Page-level text extractions
▼

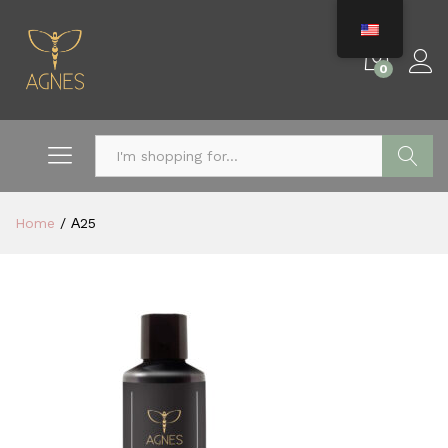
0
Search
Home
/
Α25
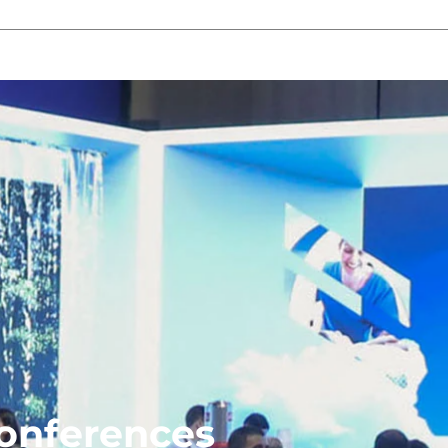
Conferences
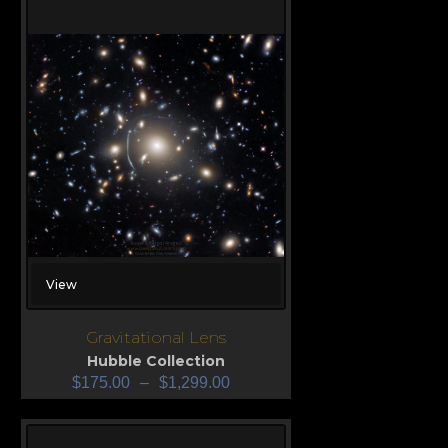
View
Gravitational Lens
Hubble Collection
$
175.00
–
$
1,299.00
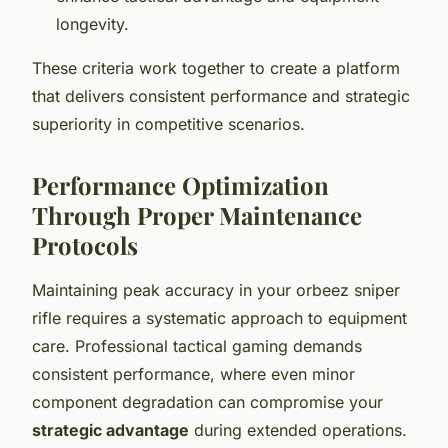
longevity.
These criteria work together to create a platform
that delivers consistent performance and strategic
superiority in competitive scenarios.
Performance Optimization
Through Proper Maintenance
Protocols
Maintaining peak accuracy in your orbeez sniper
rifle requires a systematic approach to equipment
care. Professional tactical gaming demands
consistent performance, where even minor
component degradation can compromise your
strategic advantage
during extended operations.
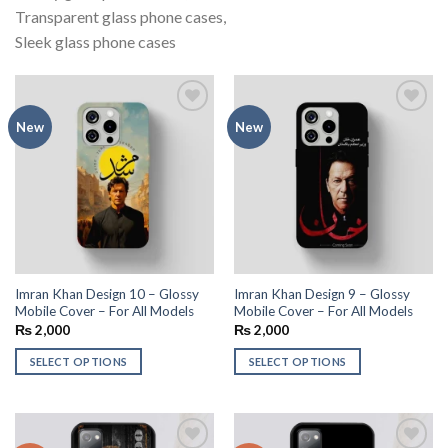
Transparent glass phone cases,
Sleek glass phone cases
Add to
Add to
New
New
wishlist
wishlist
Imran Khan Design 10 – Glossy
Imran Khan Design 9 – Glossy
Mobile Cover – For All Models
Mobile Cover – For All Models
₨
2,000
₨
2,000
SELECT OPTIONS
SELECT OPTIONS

▲
▼

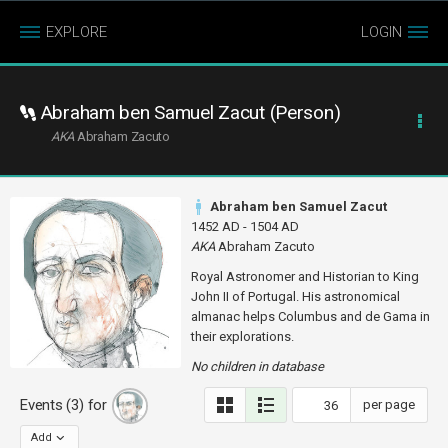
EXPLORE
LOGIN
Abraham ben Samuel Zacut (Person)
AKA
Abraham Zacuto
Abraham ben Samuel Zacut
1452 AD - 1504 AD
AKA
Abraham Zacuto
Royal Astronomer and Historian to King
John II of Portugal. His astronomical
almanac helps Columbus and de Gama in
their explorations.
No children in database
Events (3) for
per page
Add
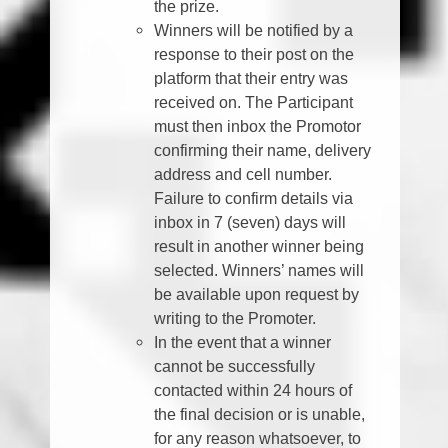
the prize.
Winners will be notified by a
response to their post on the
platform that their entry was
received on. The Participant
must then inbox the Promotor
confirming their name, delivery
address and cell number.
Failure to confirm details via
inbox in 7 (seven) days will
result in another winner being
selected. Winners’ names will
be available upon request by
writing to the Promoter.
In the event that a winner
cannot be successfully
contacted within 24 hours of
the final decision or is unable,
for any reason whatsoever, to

▲

**ACTIVITY:** Print, without alteration, only the lines above between the one holding "inbox in 7 (seven) days will" and the one holding "for any reason whatsoever, to", inclusive.

**TASK RESPONSE:**
inbox in 7 (seven) days will
result in another winner being
selected. Winners’ names will
be available upon request by
writing to the Promoter.
In the event that a winner
cannot be successfully
contacted within 24 hours of
the final decision or is unable,
for any reason whatsoever, to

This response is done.